:: Text under study ::
Content starts

Positive-Unlabeled Learning for Predicting Small Molecule MS2 Identifiability from MS1 Context and Acquisition Parameters
This repository contains the complete pipeline for training a model that predicts the identifiability of MS2 spectra based on provided MS1 spectra and instrument configurations used to generate consecutive MS2 scans.
The approach utilizes Positive-Unlabeled (PU) Learning to train models using only positive examples (library-matched spectra) and unlabeled data. It features a Transformer-based architecture (using the depthcharge library) to encode spectra and incorporates acquisition parameters as features. To handle large-scale spectral data efficiently, the project utilizes the Lance data format.
spectral_quality_assessment/
├── README.md # This file
├── requirements.txt # Python dependencies
├── environment.yml # Conda environment specification
│
├── src/ # Core model implementations
│ └── transformers/
│ ├── model_bce_loss_one_hot.py # BCE loss model (polarity-aware)
│ └── model_nn_pu_loss_detach_diff_polarity.py # nnPU loss model
│
├── scripts/ # Python scripts for each pipeline step
│ ├── data_download/
│ │ └── msv_download_datasets.py # Download datasets from MassIVE using CSV metadata
│ │
│ ├── data_preprocessing/
│ │ ├── split_library.py # Split GNPS library by polarity
│ │ ├── process_raw.py # Convert .raw → .mzML, run ScanHeadsman
│ │ ├── library_matching_diff_polarity.py # GNPS library matching
│ │ ├── data_processing_pipeline.py # Complete data processing pipeline
│ │ └── create_lance_add_one_hot.py # Create Lance dataset
│ │
│ ├── training/
│ │ ├── training_bce_loss_diff_polarity_one_hot.py # Train BCE models
│ │ └── training_nn_pu_loss_detach_diff_polarity.py # Train nnPU model
│ │
│ └── inference/
│ ├── predict_lance_all.py # Run predictions
│ └── predict_lance_diff_polarity_one_hot.py # Polarity-specific predictions
│
├── slurm_scripts/ # Cluster job submission scripts
│ ├── data_download/
│ │ └── msv_download.sh
│ ├── data_preprocessing/
│ │ ├── run_process_raw.sh # Convert raw files to mzML
│ │ ├── library_matching.sh # Run library matching
│ │ ├── run_processing_pipeline.sh # Complete processing pipeline
│ │ └── run_build_lance.sh # Build Lance datasets
│ ├── training/
│ │ ├── run_train_bce_loss_diff_polarity.sh
│ │ └── run_train_nnpu_loss.sh
│ └── inference/
│ ├── run_predict_lance.sh
│ └── run_predict_lance_val.sh
│
├── checkpoints/ # Pre-trained model checkpoints (download from Zenodo)

Content ends

:: Required work ::
A – Copy from the PU learning README above the stretch from "The approach utilizes" through "Lance data format.".
B – Answer these questions from the PU learning README:
(i) Which data format does the project use for large-scale spectral data?
(ii) Which library does the Transformer-based architecture use to encode spectra?
(iii) According to its comment, what does process_raw.py do?
C – Using the PU learning README, explain in one to three sentences why the project uses the Lance data format.

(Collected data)
Content starts

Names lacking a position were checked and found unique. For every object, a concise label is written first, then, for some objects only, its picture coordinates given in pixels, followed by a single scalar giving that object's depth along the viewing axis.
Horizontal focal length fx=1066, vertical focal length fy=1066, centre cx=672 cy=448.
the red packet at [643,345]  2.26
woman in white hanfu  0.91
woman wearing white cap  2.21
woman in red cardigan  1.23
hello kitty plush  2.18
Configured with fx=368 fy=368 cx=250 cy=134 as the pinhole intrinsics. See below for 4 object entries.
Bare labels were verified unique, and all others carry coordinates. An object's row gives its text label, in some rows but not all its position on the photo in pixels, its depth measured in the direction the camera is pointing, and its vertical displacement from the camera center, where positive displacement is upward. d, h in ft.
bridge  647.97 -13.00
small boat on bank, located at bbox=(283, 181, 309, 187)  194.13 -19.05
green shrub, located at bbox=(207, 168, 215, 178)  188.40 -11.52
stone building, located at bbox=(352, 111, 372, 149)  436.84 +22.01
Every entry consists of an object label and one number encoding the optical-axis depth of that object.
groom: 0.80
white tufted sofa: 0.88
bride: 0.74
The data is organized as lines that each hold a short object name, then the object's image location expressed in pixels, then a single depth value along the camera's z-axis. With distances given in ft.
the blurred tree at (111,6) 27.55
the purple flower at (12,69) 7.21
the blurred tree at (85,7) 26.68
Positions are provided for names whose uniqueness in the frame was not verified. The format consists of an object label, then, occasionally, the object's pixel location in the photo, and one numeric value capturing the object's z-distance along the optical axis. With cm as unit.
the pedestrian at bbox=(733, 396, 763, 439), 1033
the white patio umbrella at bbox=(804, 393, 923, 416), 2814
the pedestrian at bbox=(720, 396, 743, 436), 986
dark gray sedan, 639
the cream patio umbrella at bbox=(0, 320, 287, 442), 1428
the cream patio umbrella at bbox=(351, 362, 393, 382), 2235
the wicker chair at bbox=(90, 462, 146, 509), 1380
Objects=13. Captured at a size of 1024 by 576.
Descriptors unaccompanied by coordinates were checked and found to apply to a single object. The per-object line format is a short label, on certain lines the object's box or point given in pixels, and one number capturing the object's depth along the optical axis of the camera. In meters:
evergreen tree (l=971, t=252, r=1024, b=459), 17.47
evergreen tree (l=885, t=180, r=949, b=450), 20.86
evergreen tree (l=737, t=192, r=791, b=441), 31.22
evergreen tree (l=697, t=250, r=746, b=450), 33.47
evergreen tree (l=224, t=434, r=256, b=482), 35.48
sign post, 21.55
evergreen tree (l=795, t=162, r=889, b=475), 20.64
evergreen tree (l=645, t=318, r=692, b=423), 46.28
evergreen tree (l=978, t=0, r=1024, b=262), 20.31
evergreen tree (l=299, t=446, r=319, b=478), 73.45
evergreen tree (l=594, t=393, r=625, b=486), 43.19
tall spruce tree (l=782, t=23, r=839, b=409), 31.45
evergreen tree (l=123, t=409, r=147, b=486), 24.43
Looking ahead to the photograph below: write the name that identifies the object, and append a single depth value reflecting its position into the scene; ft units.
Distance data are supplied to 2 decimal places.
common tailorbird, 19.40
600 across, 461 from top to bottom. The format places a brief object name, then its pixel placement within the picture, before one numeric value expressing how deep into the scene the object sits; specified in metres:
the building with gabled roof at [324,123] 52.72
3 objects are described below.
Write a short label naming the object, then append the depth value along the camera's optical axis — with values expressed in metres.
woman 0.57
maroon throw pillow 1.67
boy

Content ends

:: Answers by task ::
A –
The approach utilizes Positive-Unlabeled (PU) Learning to train models using only positive examples (library-matched spectra) and unlabeled data. It features a Transformer-based architecture (using the depthcharge library) to encode spectra and incorporates acquisition parameters as features. To handle large-scale spectral data efficiently, the project utilizes the Lance data format.

B –
(i) The Lance data format.
(ii) The depthcharge library.
(iii) It converts .raw files to .mzML and runs ScanHeadsman.

C – The Lance data format lets the project handle large-scale spectral data efficiently.